YOUR GOAL: Leaving the pictures aside, repeat each line below exactly.

RAW DATA:
---+---

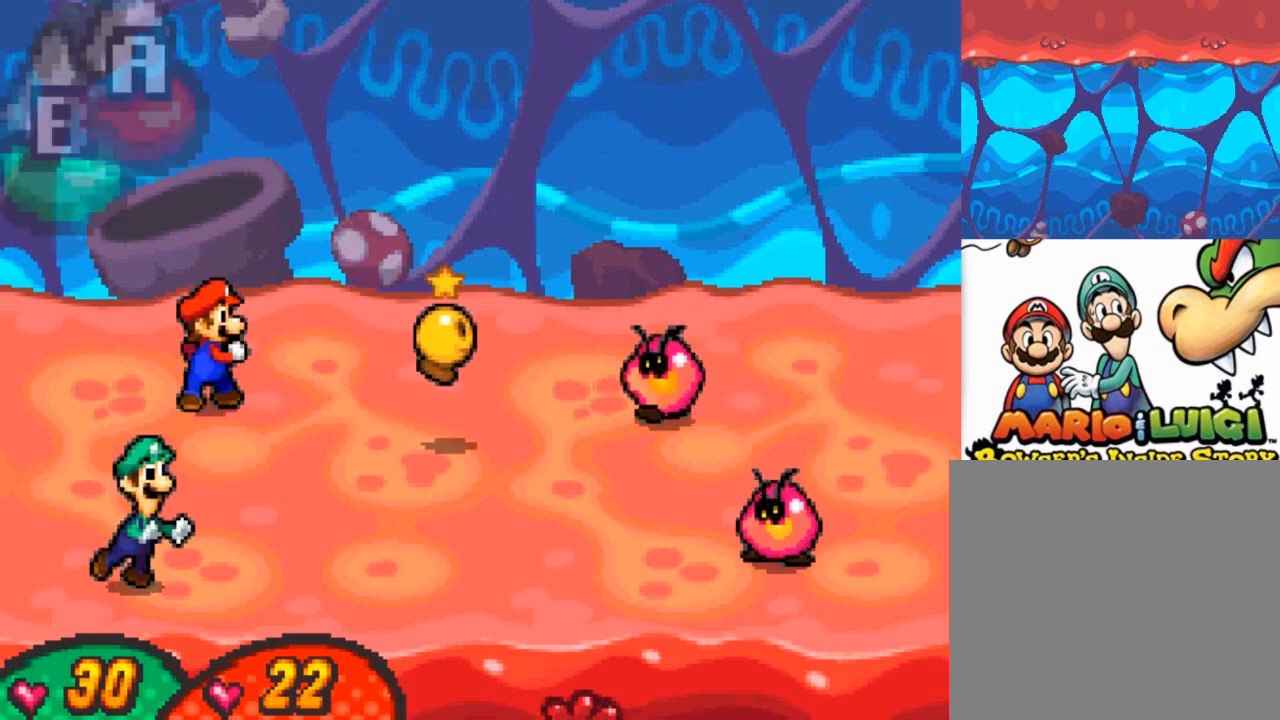
{"buttons": [], "left_stick": "center", "events": []}
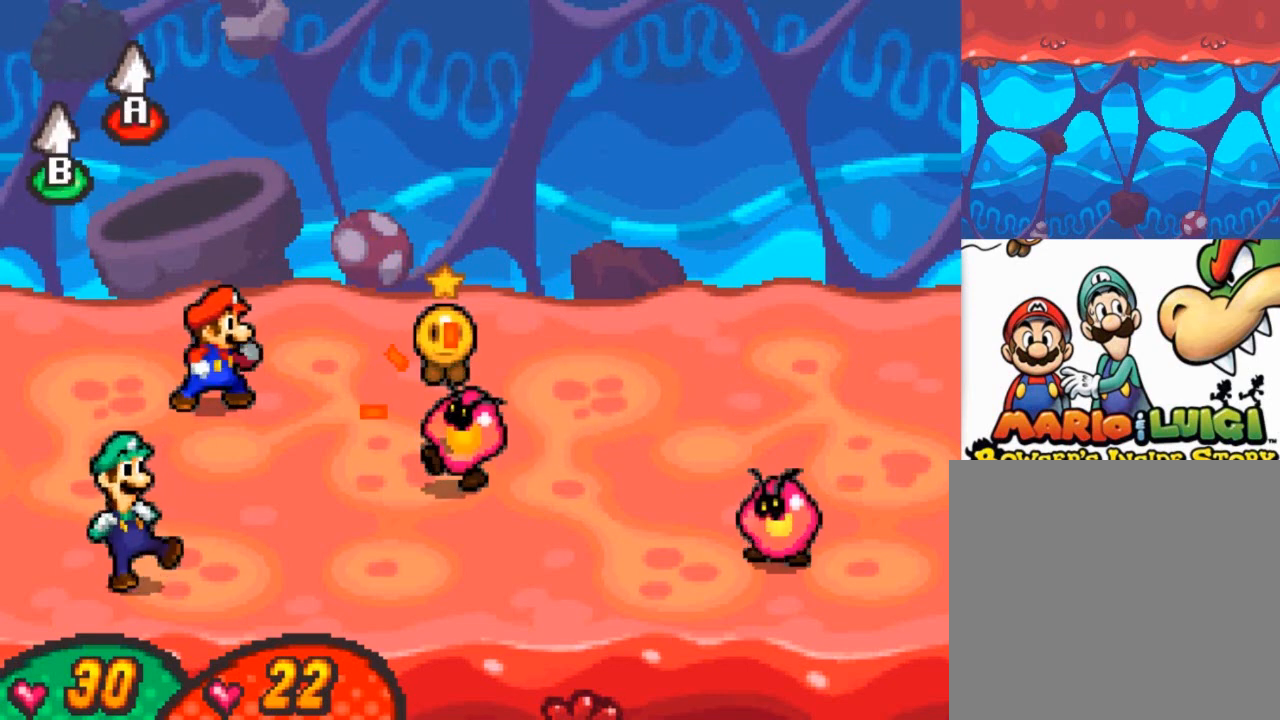
{"buttons": [], "left_stick": "center", "events": []}
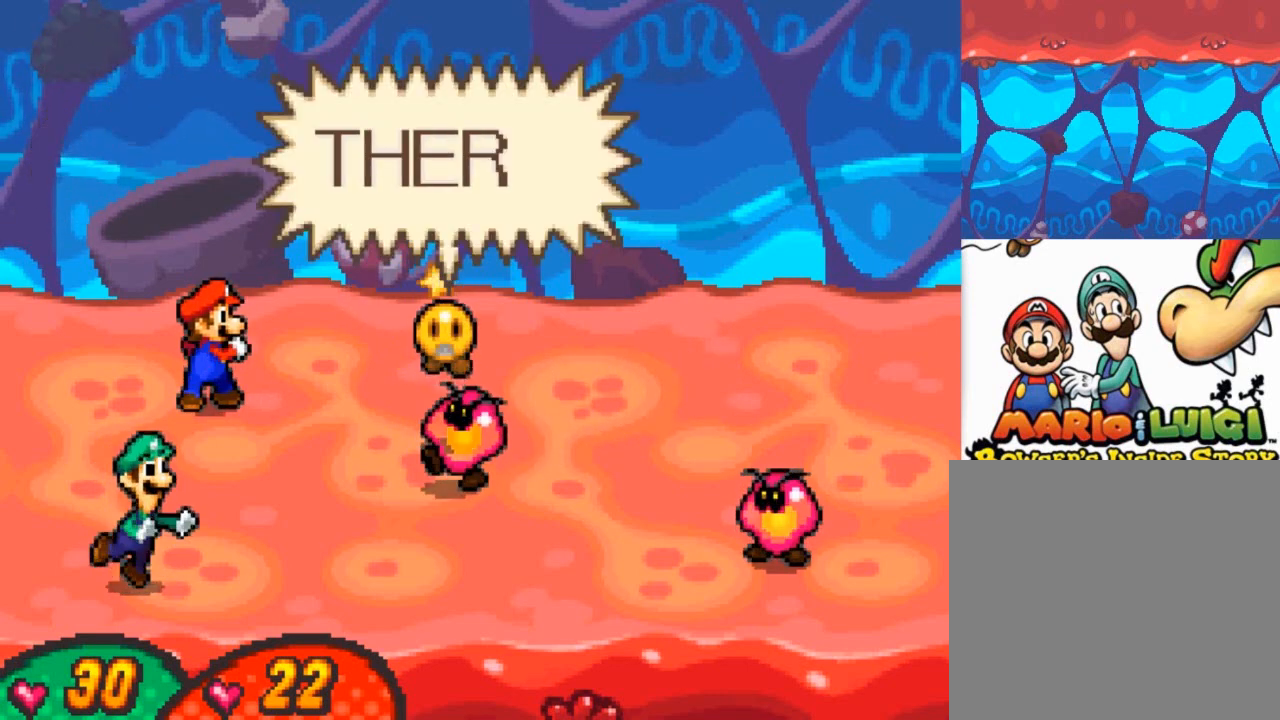
{"buttons": [], "left_stick": "center", "events": []}
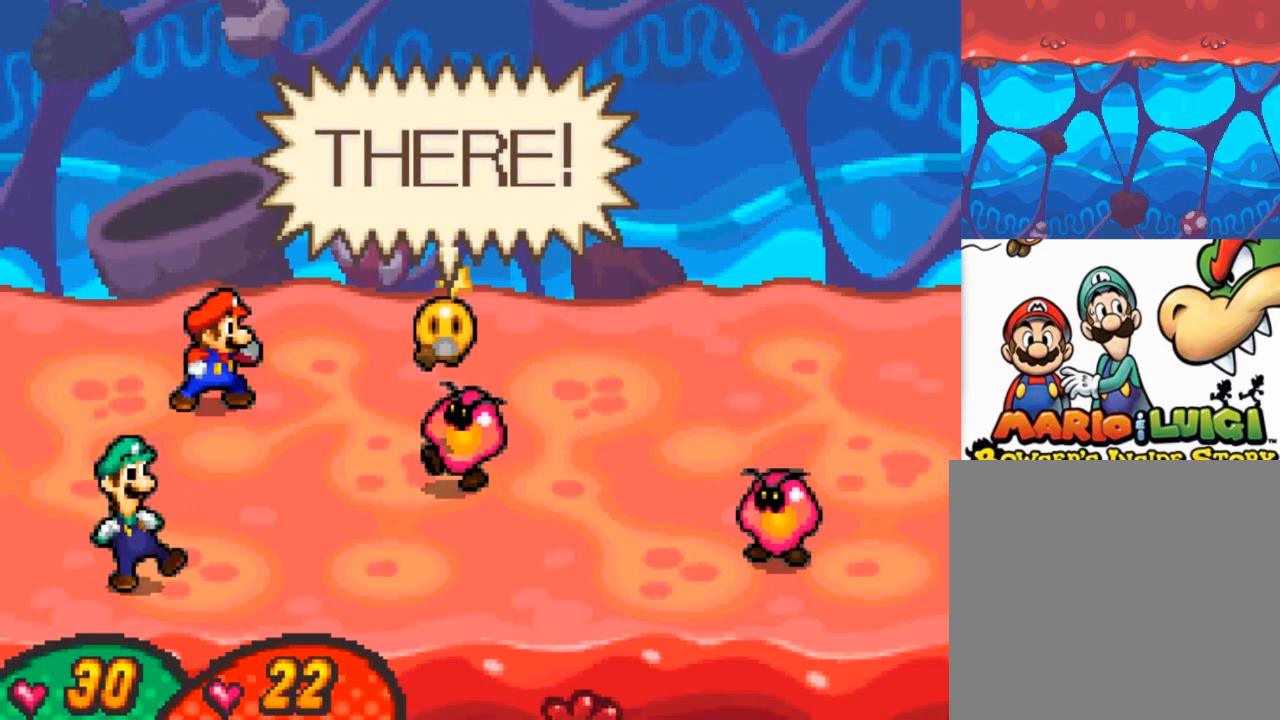
{"buttons": [], "left_stick": "center", "events": [[300, "A", "down"], [434, "A", "up"]]}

---+---

EXERCISE SOLUTION:
{"buttons": [], "left_stick": "center", "events": []}
{"buttons": [], "left_stick": "center", "events": []}
{"buttons": [], "left_stick": "center", "events": []}
{"buttons": [], "left_stick": "center", "events": [[300, "A", "down"], [434, "A", "up"]]}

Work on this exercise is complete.